Australia will accelerate its Covid jab rollout by doubling the number of clinics administering the vaccine after the nation missed its March target for inoculations by more than three million.
Federal health minister Greg Hunt said on Sunday the number of GPs and special clinics providing the jabs will increase from 1500 to more than 3000 by the end of this week and to more than 4000 by the end of April around the country.
‘That means multiple points of presence to give as many people as possible the access to their own doctor, and where that’s not been the choice of that practice, then there are the respiratory clinics and the state clinics,’ he said.
Mr Hunt added he was confident that as the supply of AstraZeneca vaccine from CSL ramps up, so will the number of inoculations against Covid.
The rollout of that vaccine will continue despite growing fears the jab could be related to a blood clotting condition reported in some patients.
Last Monday more than 55,000 people were vaccinated but by Thursday this had increased to a daily rate of more than 79,000, bringing the national total to 841,855 overall.

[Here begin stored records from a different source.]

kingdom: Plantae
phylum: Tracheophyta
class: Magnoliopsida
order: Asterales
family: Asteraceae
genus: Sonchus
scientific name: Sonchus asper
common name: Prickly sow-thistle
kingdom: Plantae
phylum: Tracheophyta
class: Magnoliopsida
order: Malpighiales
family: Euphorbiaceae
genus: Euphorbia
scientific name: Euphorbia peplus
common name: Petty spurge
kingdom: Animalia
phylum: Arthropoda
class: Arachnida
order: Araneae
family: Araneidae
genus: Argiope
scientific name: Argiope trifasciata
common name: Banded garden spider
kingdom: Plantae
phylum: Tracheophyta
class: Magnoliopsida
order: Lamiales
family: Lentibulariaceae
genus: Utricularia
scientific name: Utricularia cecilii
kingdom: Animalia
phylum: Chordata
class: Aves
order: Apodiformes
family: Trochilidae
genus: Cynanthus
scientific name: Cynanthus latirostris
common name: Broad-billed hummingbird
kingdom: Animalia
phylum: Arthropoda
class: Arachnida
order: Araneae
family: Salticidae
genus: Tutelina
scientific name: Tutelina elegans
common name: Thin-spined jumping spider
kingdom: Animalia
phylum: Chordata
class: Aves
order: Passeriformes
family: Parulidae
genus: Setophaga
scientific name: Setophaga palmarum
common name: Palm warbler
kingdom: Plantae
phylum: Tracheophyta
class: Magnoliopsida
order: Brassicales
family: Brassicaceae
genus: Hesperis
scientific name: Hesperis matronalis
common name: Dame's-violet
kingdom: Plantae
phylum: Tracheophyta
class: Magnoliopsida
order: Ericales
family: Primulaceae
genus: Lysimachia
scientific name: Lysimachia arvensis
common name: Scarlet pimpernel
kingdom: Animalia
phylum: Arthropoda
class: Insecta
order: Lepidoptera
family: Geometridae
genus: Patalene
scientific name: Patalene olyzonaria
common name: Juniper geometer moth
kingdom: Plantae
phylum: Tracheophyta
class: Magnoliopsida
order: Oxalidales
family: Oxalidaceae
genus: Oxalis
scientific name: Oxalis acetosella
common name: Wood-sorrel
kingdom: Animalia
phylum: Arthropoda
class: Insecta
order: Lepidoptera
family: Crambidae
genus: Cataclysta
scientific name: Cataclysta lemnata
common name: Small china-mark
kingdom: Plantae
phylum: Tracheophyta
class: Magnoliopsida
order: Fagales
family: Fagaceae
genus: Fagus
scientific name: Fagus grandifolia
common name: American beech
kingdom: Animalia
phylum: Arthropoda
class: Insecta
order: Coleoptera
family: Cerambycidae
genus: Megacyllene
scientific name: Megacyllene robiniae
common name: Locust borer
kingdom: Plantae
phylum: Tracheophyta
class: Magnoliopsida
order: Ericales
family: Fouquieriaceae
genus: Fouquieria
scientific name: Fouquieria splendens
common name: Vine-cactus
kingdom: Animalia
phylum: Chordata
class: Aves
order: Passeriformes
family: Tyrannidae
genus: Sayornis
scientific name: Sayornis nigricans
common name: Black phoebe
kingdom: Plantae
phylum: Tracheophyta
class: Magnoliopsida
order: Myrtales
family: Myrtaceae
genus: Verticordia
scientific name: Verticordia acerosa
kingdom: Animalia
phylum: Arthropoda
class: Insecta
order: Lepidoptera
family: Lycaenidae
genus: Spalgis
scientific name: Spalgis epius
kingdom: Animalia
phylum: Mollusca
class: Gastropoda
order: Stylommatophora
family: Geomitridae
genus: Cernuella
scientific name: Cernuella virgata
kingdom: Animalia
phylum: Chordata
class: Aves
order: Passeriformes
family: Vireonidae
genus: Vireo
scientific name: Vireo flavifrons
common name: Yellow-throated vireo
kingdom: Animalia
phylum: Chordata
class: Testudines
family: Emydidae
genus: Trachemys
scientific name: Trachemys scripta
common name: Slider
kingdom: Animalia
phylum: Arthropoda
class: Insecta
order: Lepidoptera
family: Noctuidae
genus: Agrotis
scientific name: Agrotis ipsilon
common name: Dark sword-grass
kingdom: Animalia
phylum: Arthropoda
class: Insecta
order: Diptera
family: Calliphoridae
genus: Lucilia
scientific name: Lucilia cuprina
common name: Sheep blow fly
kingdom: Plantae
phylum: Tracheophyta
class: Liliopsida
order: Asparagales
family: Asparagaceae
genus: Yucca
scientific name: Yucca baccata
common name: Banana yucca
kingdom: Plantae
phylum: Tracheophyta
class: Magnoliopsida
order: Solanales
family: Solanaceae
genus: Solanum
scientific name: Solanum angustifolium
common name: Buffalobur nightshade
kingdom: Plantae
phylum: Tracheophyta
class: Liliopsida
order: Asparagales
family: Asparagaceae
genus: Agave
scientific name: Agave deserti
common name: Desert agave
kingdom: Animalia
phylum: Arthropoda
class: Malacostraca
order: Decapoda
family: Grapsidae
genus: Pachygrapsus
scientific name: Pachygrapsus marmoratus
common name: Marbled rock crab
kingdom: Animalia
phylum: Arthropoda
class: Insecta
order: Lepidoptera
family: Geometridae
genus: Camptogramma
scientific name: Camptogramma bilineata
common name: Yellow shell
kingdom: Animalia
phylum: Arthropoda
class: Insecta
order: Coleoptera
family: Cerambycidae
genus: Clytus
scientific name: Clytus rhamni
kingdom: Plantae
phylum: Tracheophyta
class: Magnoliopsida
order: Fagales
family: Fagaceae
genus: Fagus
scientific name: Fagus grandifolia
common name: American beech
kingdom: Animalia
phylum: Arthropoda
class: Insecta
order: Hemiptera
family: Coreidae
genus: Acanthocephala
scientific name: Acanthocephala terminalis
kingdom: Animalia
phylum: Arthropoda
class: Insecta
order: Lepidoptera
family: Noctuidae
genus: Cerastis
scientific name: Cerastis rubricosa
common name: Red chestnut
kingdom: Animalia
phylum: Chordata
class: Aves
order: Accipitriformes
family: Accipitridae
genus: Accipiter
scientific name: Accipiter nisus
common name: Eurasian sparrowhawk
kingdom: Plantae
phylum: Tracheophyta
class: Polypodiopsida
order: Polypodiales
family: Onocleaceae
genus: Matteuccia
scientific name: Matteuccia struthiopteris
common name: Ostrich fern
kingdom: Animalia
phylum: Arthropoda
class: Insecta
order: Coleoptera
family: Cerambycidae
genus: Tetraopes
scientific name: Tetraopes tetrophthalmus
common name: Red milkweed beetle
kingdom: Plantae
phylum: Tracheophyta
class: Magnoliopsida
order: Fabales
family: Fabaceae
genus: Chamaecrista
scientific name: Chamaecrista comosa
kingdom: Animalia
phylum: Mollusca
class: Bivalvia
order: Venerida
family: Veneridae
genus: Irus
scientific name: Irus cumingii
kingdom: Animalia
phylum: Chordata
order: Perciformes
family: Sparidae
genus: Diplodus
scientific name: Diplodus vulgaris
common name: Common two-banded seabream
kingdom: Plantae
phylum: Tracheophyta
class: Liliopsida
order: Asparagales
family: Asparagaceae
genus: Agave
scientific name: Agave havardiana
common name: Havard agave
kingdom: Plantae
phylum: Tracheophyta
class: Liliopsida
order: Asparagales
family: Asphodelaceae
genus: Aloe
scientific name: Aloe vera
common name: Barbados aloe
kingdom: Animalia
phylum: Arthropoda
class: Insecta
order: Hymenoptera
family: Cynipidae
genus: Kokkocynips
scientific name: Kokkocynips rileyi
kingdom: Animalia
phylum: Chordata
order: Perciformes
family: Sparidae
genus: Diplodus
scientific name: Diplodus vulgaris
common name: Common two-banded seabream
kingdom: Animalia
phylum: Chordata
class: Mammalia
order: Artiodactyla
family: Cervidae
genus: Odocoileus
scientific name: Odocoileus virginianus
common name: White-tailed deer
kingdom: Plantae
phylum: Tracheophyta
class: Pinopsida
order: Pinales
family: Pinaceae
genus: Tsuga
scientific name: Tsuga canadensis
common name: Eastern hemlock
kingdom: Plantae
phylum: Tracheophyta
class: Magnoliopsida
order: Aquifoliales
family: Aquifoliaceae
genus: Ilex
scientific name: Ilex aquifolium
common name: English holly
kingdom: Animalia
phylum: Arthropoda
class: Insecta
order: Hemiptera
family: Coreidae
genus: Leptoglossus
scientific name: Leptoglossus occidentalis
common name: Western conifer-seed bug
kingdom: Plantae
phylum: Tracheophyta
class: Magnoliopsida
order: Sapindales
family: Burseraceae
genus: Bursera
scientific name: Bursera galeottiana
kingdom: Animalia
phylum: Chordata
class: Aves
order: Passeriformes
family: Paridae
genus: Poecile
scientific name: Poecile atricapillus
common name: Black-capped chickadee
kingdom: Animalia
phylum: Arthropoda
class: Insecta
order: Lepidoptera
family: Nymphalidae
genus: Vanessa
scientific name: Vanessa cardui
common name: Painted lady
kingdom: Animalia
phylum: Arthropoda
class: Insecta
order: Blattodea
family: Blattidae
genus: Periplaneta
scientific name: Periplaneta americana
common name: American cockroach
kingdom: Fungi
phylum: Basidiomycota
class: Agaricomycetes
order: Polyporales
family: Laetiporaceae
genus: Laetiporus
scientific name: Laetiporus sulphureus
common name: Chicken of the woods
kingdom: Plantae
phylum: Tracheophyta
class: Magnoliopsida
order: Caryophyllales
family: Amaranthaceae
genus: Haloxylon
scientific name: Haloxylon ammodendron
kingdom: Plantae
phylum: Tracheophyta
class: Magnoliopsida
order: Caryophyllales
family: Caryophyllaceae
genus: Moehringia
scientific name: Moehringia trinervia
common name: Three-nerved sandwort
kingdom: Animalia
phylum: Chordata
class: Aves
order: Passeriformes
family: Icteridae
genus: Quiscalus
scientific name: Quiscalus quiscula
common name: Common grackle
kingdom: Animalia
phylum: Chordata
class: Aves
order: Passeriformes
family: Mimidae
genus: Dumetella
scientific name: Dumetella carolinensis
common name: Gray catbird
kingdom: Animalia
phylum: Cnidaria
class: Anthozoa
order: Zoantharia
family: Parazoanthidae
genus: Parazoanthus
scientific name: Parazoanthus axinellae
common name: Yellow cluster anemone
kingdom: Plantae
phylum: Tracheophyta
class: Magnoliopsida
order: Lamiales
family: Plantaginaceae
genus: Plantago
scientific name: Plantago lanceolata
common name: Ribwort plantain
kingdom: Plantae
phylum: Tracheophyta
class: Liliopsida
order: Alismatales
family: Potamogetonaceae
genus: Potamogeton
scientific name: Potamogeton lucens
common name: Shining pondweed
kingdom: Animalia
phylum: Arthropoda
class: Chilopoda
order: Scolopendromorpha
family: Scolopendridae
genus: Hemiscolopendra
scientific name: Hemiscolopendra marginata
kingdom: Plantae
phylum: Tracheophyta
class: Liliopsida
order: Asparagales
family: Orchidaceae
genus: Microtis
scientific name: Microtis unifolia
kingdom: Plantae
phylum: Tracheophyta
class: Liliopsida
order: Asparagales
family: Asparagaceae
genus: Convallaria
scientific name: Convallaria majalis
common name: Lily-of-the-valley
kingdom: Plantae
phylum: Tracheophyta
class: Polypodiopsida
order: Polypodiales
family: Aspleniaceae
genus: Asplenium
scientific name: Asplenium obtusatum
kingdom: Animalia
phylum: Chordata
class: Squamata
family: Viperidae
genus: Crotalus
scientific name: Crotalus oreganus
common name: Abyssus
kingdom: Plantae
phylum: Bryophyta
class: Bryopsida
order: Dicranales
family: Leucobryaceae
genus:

Australia will accelerate its Covid vaccine rollout by doubling the number of GPs and special clinics administering the jab. Pictured, a nurse receiving her vaccine on the Gold Coast last month
However, four million Australians were due to be vaccinated by the end of March.
‘As we see, supply determines the rollout and as the CSL supply has come on board, we have been able to rapidly accelerate the rollout,’ Mr Hunt said.
‘Given the great and enormous global competition, the fact we have this domestic supply is fundamental.’
Mr Hunt said a decision by the NSW government to open another 36 mass vaccination clinics in the next week was a significant step in the vaccine rollout.
‘We welcome all of the states and territories setting up large vaccination centres. That has always been, always been, part of the plan that was included in the National Partnership Agreements as an option,’ he said.
But Labor’s health spokesman Mark Butler has again been quick to point out that the government had promised to dole out four million doses of the vaccine by the end of March but has yet to reach a million.
‘Per head of population, Australia is not even in the top 100 countries in terms of vaccine delivery,’ he told reporters in Adelaide.
Senior federal minister Peter Dutton said the rollout was being done in an orderly fashion as Australia was not in the same state of ‘mad panic’ as the US and UK.
The federal government has been heavily criticised for the slow rollout of the Covid vaccine, with the March target missed by more than three million. Pictured, an Australian Border Force worker being inoculated
‘There will be hiccups from time to time in terms of the rollout of the vaccine but we’ll work with the states, we’ll work with GPs… as we deal with the virus over this calendar year,’ Mr Dutton told Sky News’ Sunday Agenda program.
Both sides of politics back the decision to press ahead with the AstraZenaca vaccine which most Australians will receive after a range of local health experts gave their nod of approval after a Melbourne man was admitted to hospital with a rare blood clotting disorder.
The Therapeutic Goods Administration is investigating this case and working with international experts and regulators.
In the meantime, Mr Hunt said anyone susceptible to blood clotting should seek advice from their GP before going ahead with the jab.
Mr Butler said Labor strongly supports the TGA and other health experts and Australians should continue to follow that advice.
Mr Hunt welcomed news there were no new locally-acquired virus infections on Sunday, when there was the risk of a major break in both Queensland and NSW.
Health minister Greg Hunt (pictured) he was confident that as the supply of AstraZeneca vaccine from CSL ramps up, so will the number of inoculations against Covid
Queensland Health Minister Yvette D’Ath said last week’s three-day lockdown was all part of the plan to get enough people tested, identify the close contacts and get them into quarantine to keep everyone safe.
‘This meant that we can open up our economy, we can enjoy Easter and it is wonderful to see that our tourism operators are recording record numbers, she told reporters.
But Mr Dutton, a federal Queensland MP, hopes such lockdowns and border closures are a thing of the past.
‘It is incredibly disruptive and it makes it very difficult for people to be able to plan,’ he said.
There was one new case among returned travellers already in quarantine in each of NSW, Queensland and South Australia.
But South Australia also reported a man in his 40s remains in the Royal Adelaide hospital ICU in a critical condition.